- **TRABAJO REQUERIDO**: Continúa el texto sobre las vanguardias literarias a partir de su última oración.

- **TEXTO SELECCIONADO**:
------------------------
El Teatro Vanguardista
Ha sido denominado teatro «imposible» o «surrealista» y constituye un intento de romper con todo lo anterior.
Las Vanguardias Históricas en la Literatura
Los movimientos de vanguardia buscaron una ruptura radical con las formas estéticas tradicionales, influyendo profundamente en la literatura del siglo XX:
Futurismo
El Futurismo apareció en 1909 promovido por Marinetti. Tiene una profunda admiración por el progreso y por todo aquello que lo caracterice: las máquinas, la velocidad, las fábricas… Los futuristas rompen con la sintaxis tradicional. Su postura rompedora hace que lleguen a sustituir los signos de puntuación por símbolos matemáticos.
Cubismo
El Cubismo es un movimiento fundamentalmente pictórico iniciado por Picasso que Apollinaire adaptó a la literatura en los caligramas, poemas cuya disposición tipográfica también tiene valor expresivo. Destaca también el collage en el que se mezclan materiales diversos.
Dadaísmo
El Dadaísmo surgió en 1916 con Tristan Tzara. Es el movimiento en el que más claramente se observa la destrucción de las formas estéticas tradicionales para incidir en lo absurdo de la vida. El nombre procede de «dadá», que se tomó al azar al abrir un diccionario. Propone liberar la fantasía y recuperar el lenguaje incoherente.
Expresionismo
El Expresionismo crea un arte político que recoge el malestar de ciertos sectores en torno a la Primera Guerra Mundial. Es antirrealista, de ahí que deforme la realidad, exagerándola y caricaturizándola, para mostrar lo más desagradable de ella.
------------------------
- **LISTADO EXTRAÍDO**:
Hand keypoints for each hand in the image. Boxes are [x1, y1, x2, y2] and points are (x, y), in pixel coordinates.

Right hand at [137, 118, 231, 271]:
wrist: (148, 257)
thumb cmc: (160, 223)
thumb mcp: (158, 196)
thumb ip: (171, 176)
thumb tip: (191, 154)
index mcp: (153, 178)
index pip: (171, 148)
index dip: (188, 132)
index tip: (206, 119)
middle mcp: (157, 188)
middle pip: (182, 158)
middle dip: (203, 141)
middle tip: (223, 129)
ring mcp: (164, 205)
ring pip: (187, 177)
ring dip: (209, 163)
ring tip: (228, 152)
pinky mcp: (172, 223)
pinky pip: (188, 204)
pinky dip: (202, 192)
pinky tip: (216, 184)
------------------------
- **RESPUESTA**:
Surrealismo
El Surrealismo es el movimiento de vanguardia que mayor relevancia tuvo. Los surrealistas muestran especial interés por el subconsciente, por los sueños y por los aspectos del pensamiento humano no sometidos a la lógica ni a la razón: la obra debe ser donde aflore lo que reprimimos en el subconsciente (según Freud). Esto se consigue a través de la escritura automática.
Ultraísmo
El Ultraísmo es el «Ismo» que quiere ir más allá de todos. Pretendía dar una mayor importancia a la imagen y a las metáforas, suprimiendo la anécdota, lo narrativo, lo humano y el exceso retórico. En la temática, frente a los motivos sentimentales y eróticos, se incorporaron aspectos del mundo moderno, como el cine, la técnica o la ciencia. Destaca, dentro de este movimiento, Hélices de Guillermo de la Torre.
Creacionismo
El Creacionismo se desarrolló con la llegada a España en 1918 de Vicente Huidobro, poeta chileno. Buscaba que su obra se alejara lo más posible de la realidad. Para él la poesía es creación, lo que hizo que el poema fuera autónomo y libre. Consideró que las palabras son producto del azar. En este sentido la metáfora adquirió un valor muy importante. Gerardo Diego aportó importantes reflexiones a la estética creacionista. Entre 1918 y 1922 escribió Manual de espumas y Poemas adrede. Para este autor, el poema creacionista carece de toda anécdota y está depurado de cualquier sentimiento; es libre y no tiene nada que ver con la realidad inmediata.